Fibrillation is often attributed to a succession of multiple breakups and pairwise annihilations of spiral waves. Reentry is believed to be a necessary but not a sufficient condition for fibrillation. Computational modelling has shown different mechanisms to explain how the fibrillation can be triggered by a single reentry. For example, alternans can produce localized conduction blocks and break-up waves emitted by a spiral due to the alternation of waves with large and short action potentials. At fast rotation rates, the instability reaches the spiral core and produces a disordered state [34]. On the other hand, high meandering of the spiral waves, typically observed in models of cardiac tissue, may produce the interaction between consecutive waves and produce local conduction block, giving rise to spiral breakup.

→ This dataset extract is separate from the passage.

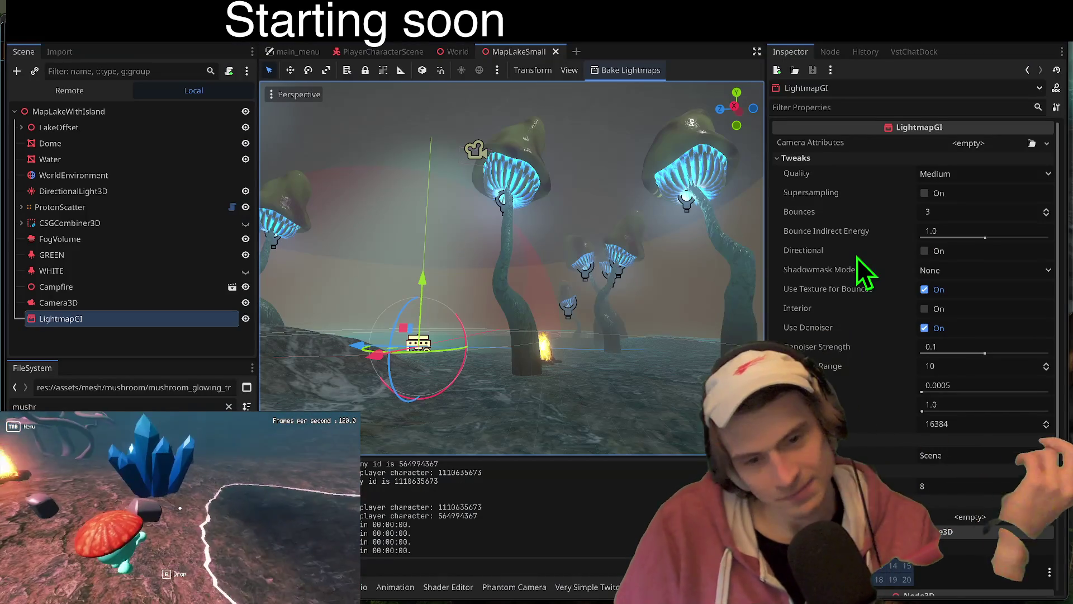
pyautogui.click(552, 214)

Finally, there are other situations which may produce continuous breakup of waves, for example: when the tension of the filament of three-dimensional spirals, i.e. scroll waves, is negative [35]; or when the rotating anisotropy of cardiac fibres induces a scroll wave to breakup [36].

6 Conclusions and Final Remarks

We have described the main features of the computational electrophysiological modelling of the human heart. From the particular shapes of AP of the cardiac cells depending on their location in the heart to the modelling of diverse types of arrhythmias in cardiac tissue. We have also discussed the main methods to couple the electrophysiology of the individual cells to cardiac tissue.

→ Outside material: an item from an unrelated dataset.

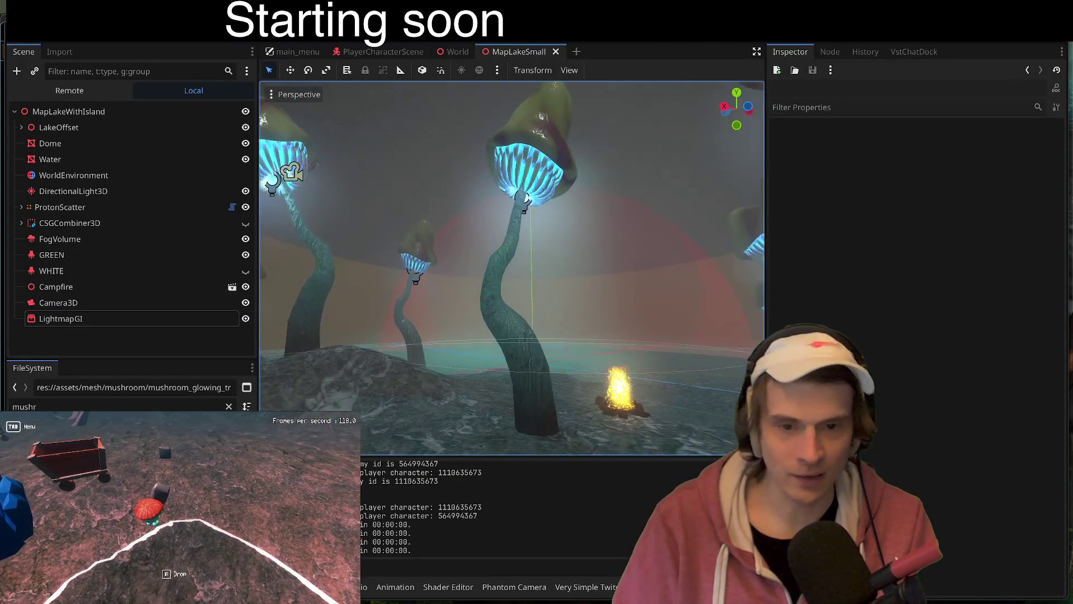
pyautogui.click(185, 519)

Currently there are complex models of the geometry of the atria and the ventricles taking into account the anisotropy of the cardiac muscle fibres and the heterogeneous properties of the organ. The level of complexity and detail is arriving to permit patient-specific modelling of the electrical activity [37]. Furthermore, models have to couple the electrical part to the deformation of the muscle walls [38].

Therefore, the heart is a multiphysics problem [39] which has to consider the interplay among the electric wave propagation, the mechanics of the muscle contraction and the fluid dynamics inside the cardiac cavities to explain the correct performance of this electromechanical pump. It is also a multiscale problem [40], for example, the wrong operation of a ion channel at small spatial and temporal scales can definitely affect the behaviour on the whole organ. The complete computational modelling may permit the study of genetic mutations or the effects of drugs, processes, governing small spatial and temporal scales, in the function of the whole macroscopic organ.

Although many improvements on modelling of electrical activity of the heart have been done during the last decades, the complete description of the human heart is still a challenge for cardiac modellers.